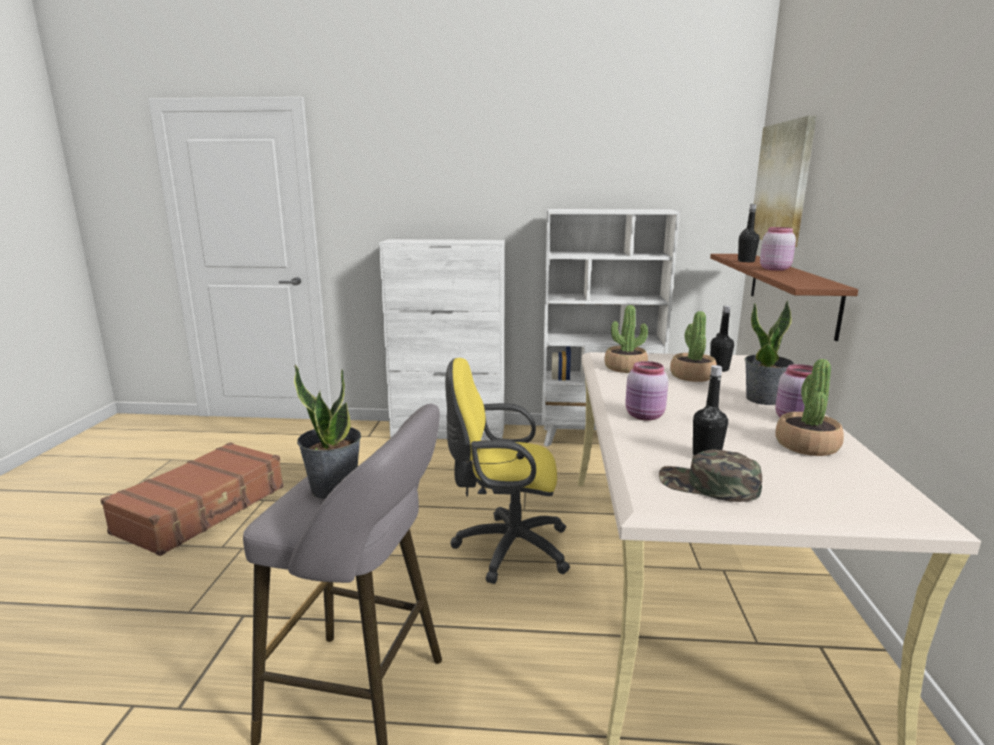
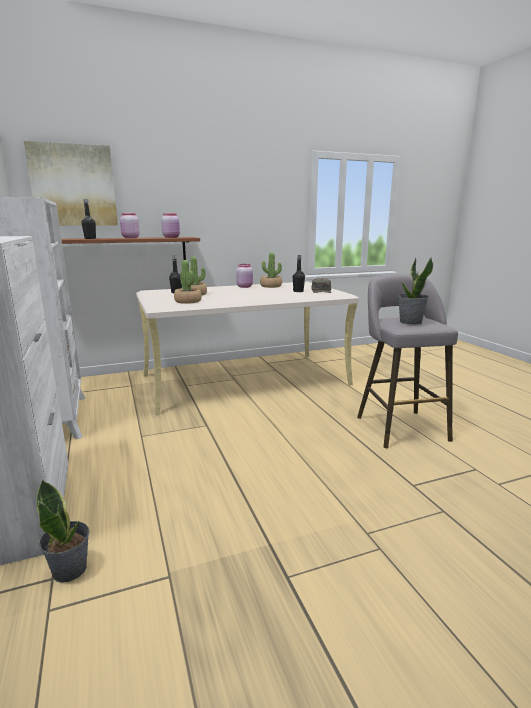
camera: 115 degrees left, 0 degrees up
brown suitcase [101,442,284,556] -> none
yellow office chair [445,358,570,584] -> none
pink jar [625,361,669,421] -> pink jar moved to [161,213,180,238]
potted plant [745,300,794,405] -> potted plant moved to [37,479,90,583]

★ ★ ★

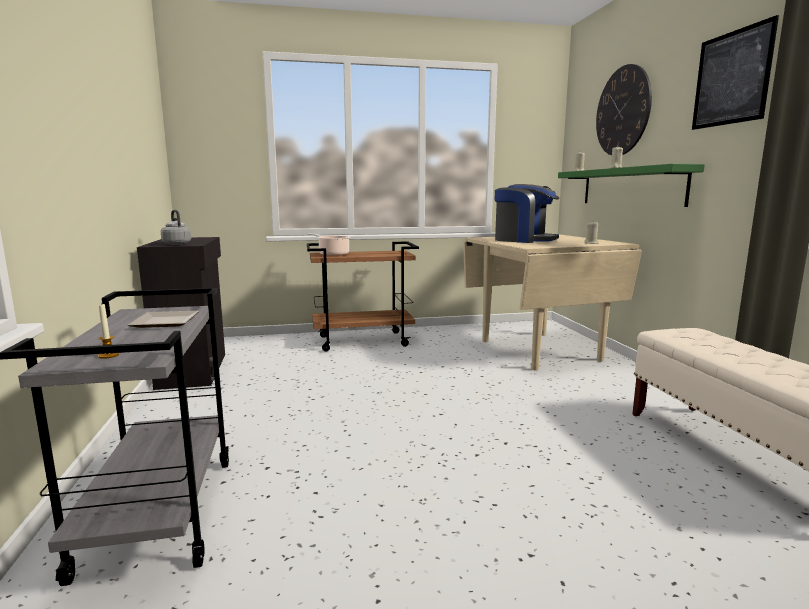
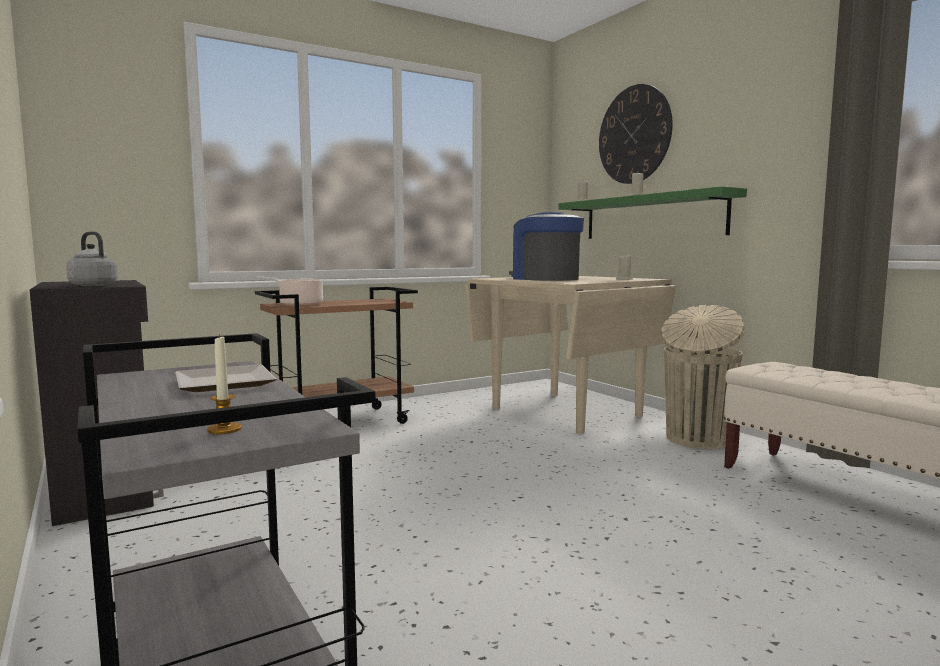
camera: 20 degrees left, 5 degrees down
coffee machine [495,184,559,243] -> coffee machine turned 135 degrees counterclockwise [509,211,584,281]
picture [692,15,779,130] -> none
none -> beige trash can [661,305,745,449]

★ ★ ★

> _WHAT YOU HAVE TO DO_: Take the lines above from the one containing "camera: 115 degrees left, 0 degrees up" to the one containing "potted plant [745,300,794,405]" and retype them exactly, both ends included, with nothing added.

> _TASK RESULT_:
camera: 115 degrees left, 0 degrees up
brown suitcase [101,442,284,556] -> none
yellow office chair [445,358,570,584] -> none
pink jar [625,361,669,421] -> pink jar moved to [161,213,180,238]
potted plant [745,300,794,405] -> potted plant moved to [37,479,90,583]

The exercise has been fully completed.